Transformer les atomes en octets

Il y a une résolution de 2008 que j’ai tenue. C’est celle de diminuer le flux de papiers entrant et restant à la maison. J’ai décidé début 2008 de préférer les octets aux atomes (je dis « octets », parce que si je dit « bits » y’a des comiques qui vont se lâcher..)
Lorsqu’un papier arrive à la maison, trois possibilités: Soit c’est une merdouille et ça part direct à la poubelle, soit c’est un truc qu’il faut impérativement garder (bulletins de salaire, par ex) et je les scanne avant de les classer, soit, pour la majorité des choses c’est un passage au scanner PUIS au destructeur. Les contrats, les factures, hop, POUBELLE, je ne garde que le PDF.

De plus en plus de services proposent d’ailleurs de passer directement au numérique, j’y souscrit allègrement. Ainsi je ne reçois plus de relevés bancaires, de décomptes sécu ou mutuelle.. hop, tout arrive direct en PDF..

Malheureusement, les revues radio ne permettent pas encore cela. A ce sujet, je me demande dans quelle mesure un « acteur économique » (ouah, ça jette) dont le business est fondé sur un modèle « matériel » est capable de s’adapter à une économie de plus en plus « immatérielle ».

Prenez l’industrie du disque, par exemple. Les acteurs en question ne sont pas des petits joueurs, cette industrie dispose de moyens énormes, pourtant elle n’a pas encore été fichue de trouver le moyen de survivre en passant du statuts de de « vendeurs de molécules plastiques » à « vendeurs d’octets mélodieux ».
Prenez les 3 SUISSES ou LA REDOUTE. Vente par correspondance.. mais tellement raté le train d’internet que la disparition les guette !

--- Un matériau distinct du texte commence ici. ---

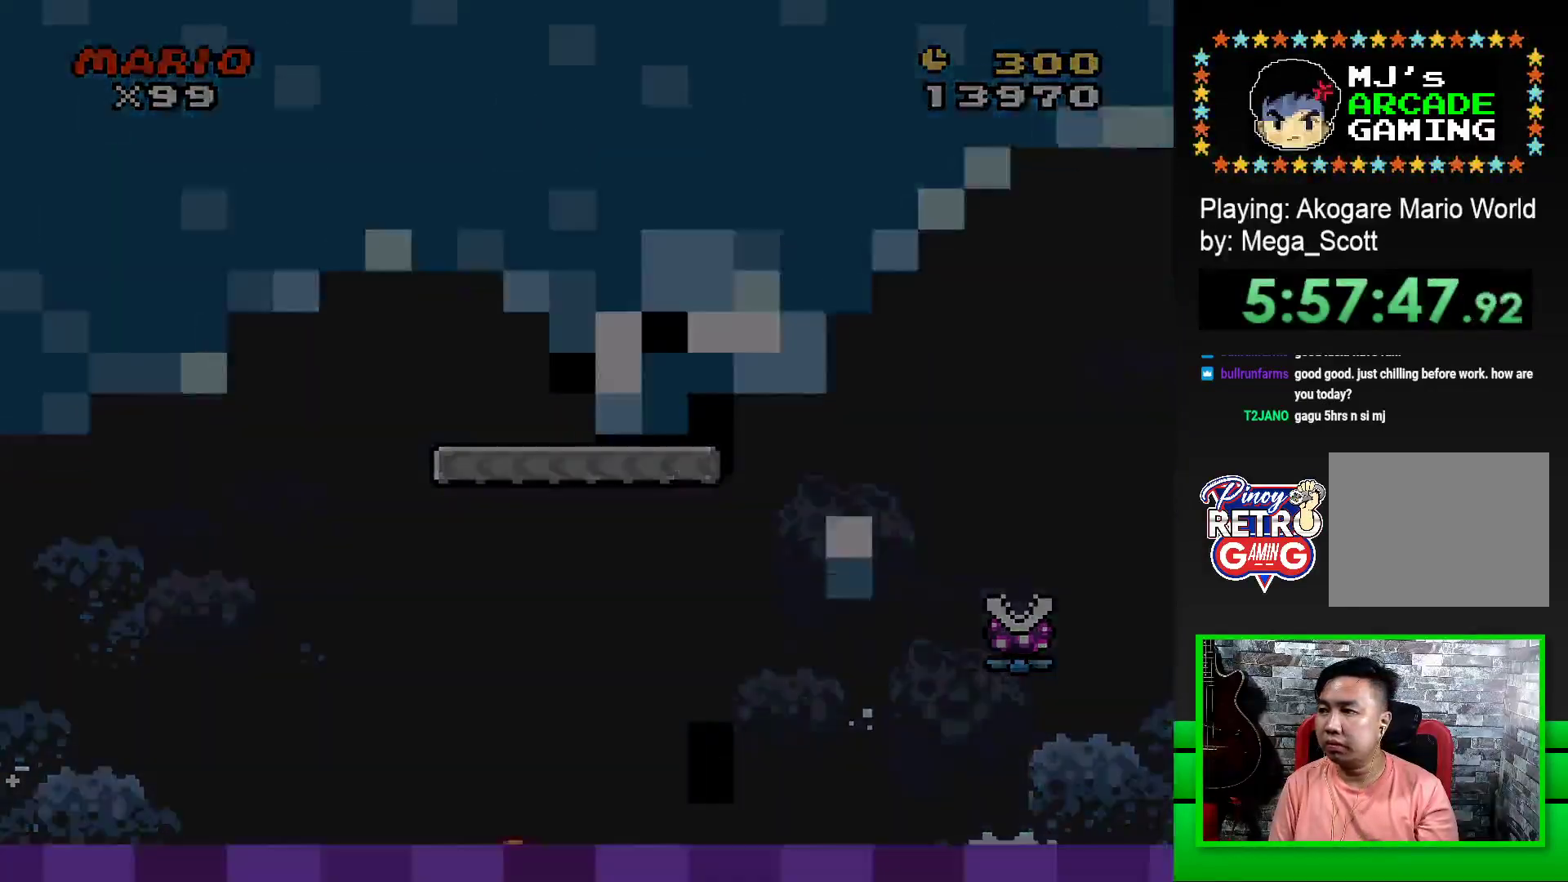
{"buttons": ["CROSS", "DPAD_LEFT"], "events": [[17, "CROSS", "up"], [17, "DPAD_LEFT", "up"], [83, "CROSS", "down"], [83, "DPAD_LEFT", "down"], [150, "CROSS", "up"], [150, "DPAD_LEFT", "up"], [217, "CROSS", "down"], [217, "DPAD_LEFT", "down"], [267, "CROSS", "up"], [267, "DPAD_LEFT", "up"], [350, "DPAD_LEFT", "down"], [367, "CROSS", "down"], [417, "CROSS", "up"], [417, "DPAD_LEFT", "up"], [467, "DPAD_LEFT", "down"], [500, "CROSS", "down"]]}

La presse écrite est dans le même cas. Quels étaient les postes de charge les plus importants de feu Mégahertz-Magazine ? L’imprimeur, la Poste.. Alors que nous, nous aurions aimé continuer à payer.. pour de l’information ! Si les atomes avaient été transformé en octets, plus d’imprimeur, plus de Poste.. Mais l’info serait toujours là, et plus rapide, avec moins de papier chez nous !

Alors j’en viens à ce qui nous reste: Radio-REF. S’il te plait Betty, fais quelque chose. Permet à ceux qui ne veulent plus de papier de ne plus en recevoir ! Prend ta baguette magique et transforme les atomes en octets ! Si déjà, il y avait un moyen de se procurer un BON CD-ROM avec les archives des années passées, cela me permettrait de balancer autant de boites à archives à la benne !
Mais avoue que ce serait assez idiot de payer pour imprimer du papier, puis payer pour que la poste m’amène ces papiers, si pour qu’en fin d’année, le précieux papier parte à la benne ! Alors s’il te plait, permet à ceux qui le souhaitent de renoncer au papier et de télécharger chaque mois leur revue..

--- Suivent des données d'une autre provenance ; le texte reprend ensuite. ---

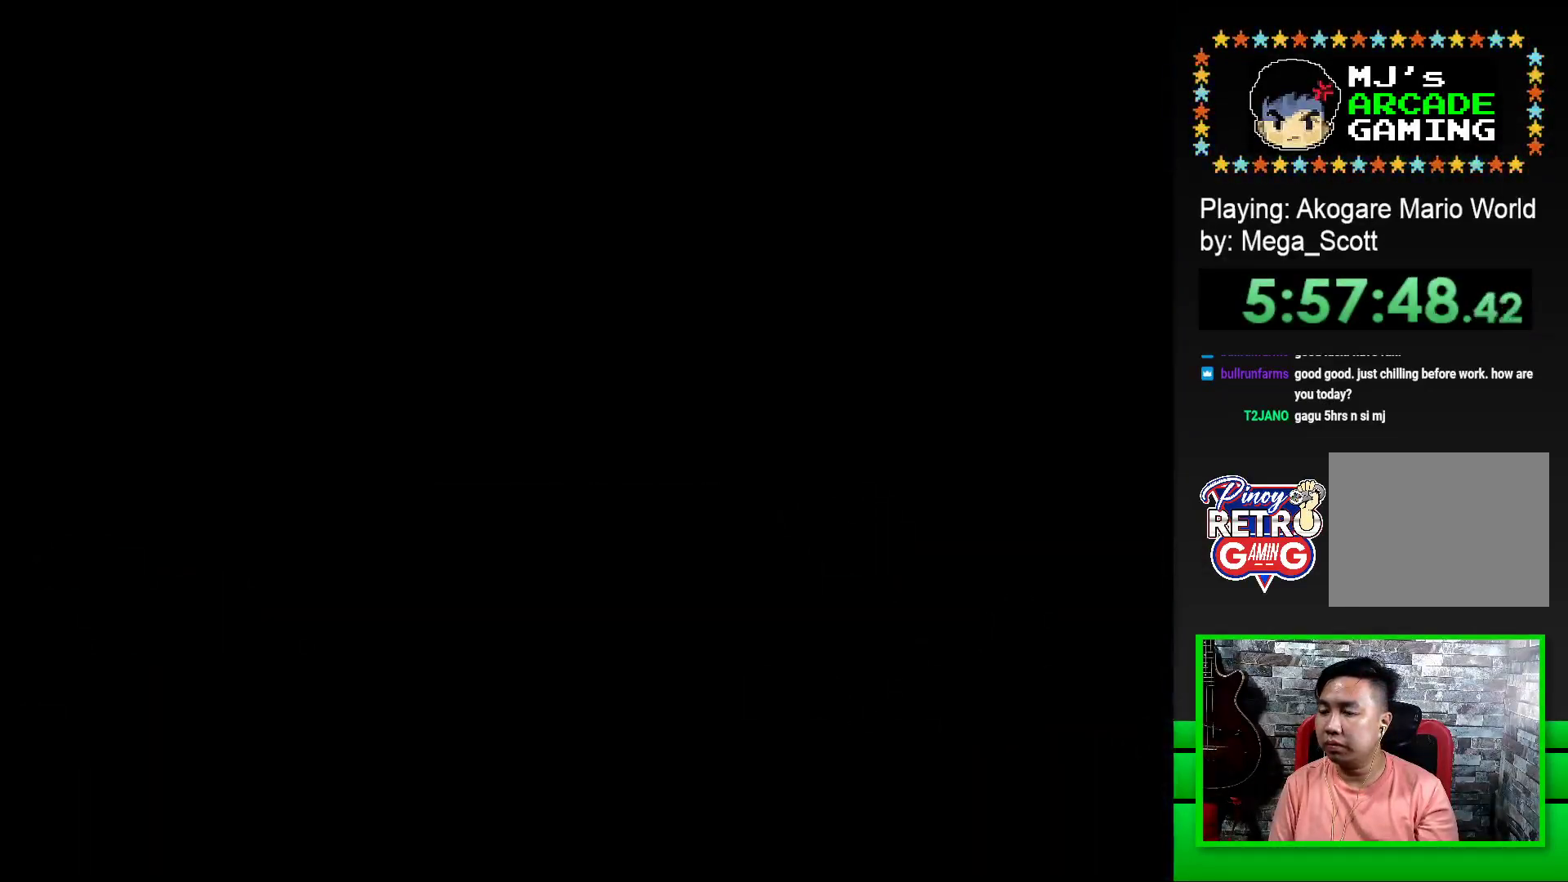
{"buttons": ["CROSS", "DPAD_LEFT"], "events": [[33, "DPAD_LEFT", "up"], [67, "CROSS", "up"], [100, "DPAD_LEFT", "down"], [167, "CROSS", "down"], [167, "DPAD_LEFT", "up"], [217, "CROSS", "up"], [217, "DPAD_LEFT", "down"], [283, "CROSS", "down"], [283, "DPAD_LEFT", "up"], [367, "CROSS", "up"], [367, "DPAD_LEFT", "down"], [433, "DPAD_LEFT", "up"], [450, "CROSS", "down"], [500, "DPAD_LEFT", "down"]]}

Sinon, Radio-REF finira comme la CAMIF.

NB: J’ai une pensée pour Bernie, F6HQY, qui est dans son trip « réforme du REF ». Je sais ce que c’est, j’étais en plein dedans en fin d’année passée. Je partage tes réflexions et tes conclusions. La réforme des statuts est une priorité. Revenir au REF, laisser tomber le REFU et la centaine d’assoc inutiles que trimballe l’Union. Et que un adhérent=une voix, ça ne fait pas de mal de le rappeler.

11 réponses sur « Transformer les atomes en octets »

« Prenez les 3 SUISSES ou LA REDOUTE. Vente par correspondance.. mais tellement raté le train d’internet que la disparition les guette ! »

Je ne sais pas pour les 3 Suisses, mais La Redoute a son catalogue de vente sur Internet depuis 1995/96 ! Si la Redoute disparait, Internet n’y sera pas pour grand chose.

Je suis tout à fait convaincu en ce qui concerne les documents administratifs.

Par contre, il y a des moments où l’on a envie de feuilleter une revue papier, et où la lecture sur écran n’est pas vraiment adaptée. Par exemple confortablement installé dans son canapé, dans le train ou dans un alpage en montagne 😉

Il y a bien des lecteurs d’Ebooks portables qui commencent à apparaître, mais cela reste cher et timide en termes de pénétration.

C’est vrai ! Ceci dit:

– Il est rare que l’on se trimballe 10 ans (je suis gentil) de Radio-REF pour agrémenter un voyage en train ou un séjour à la montagne. Les archives papier peuvent être très avantageusement remplacées par une archive informatique intelligente. Intelligente, cela veut dire qu’il ne suffit pas de faire copier/coller des fichiers PDF envoyés par l’imprimeur, mais il faut faire un index et proposer des outils de recherche !

Il y a d’ailleurs davantage de possibilité de retrouver un vieil article intéressant ainsi: Membre de l’ARRL, je peux chercher facilement des articles dans des décennies de QST tranquillement depuis mon canapé, ce qui est bien plus facile que de faire une recherche dans le grenier à -5°c avec les araignées etc

– Même si aujourd’hui, lorsque je suis sur mon canapé, j’ai généralement un netbook sur les genoux, je conviens que la revue papier puisse apporter un plus.

Ce service « papier » était la norme dans l’ancien temps, aujourd’hui c’est un service « premium » qui devrait être payant.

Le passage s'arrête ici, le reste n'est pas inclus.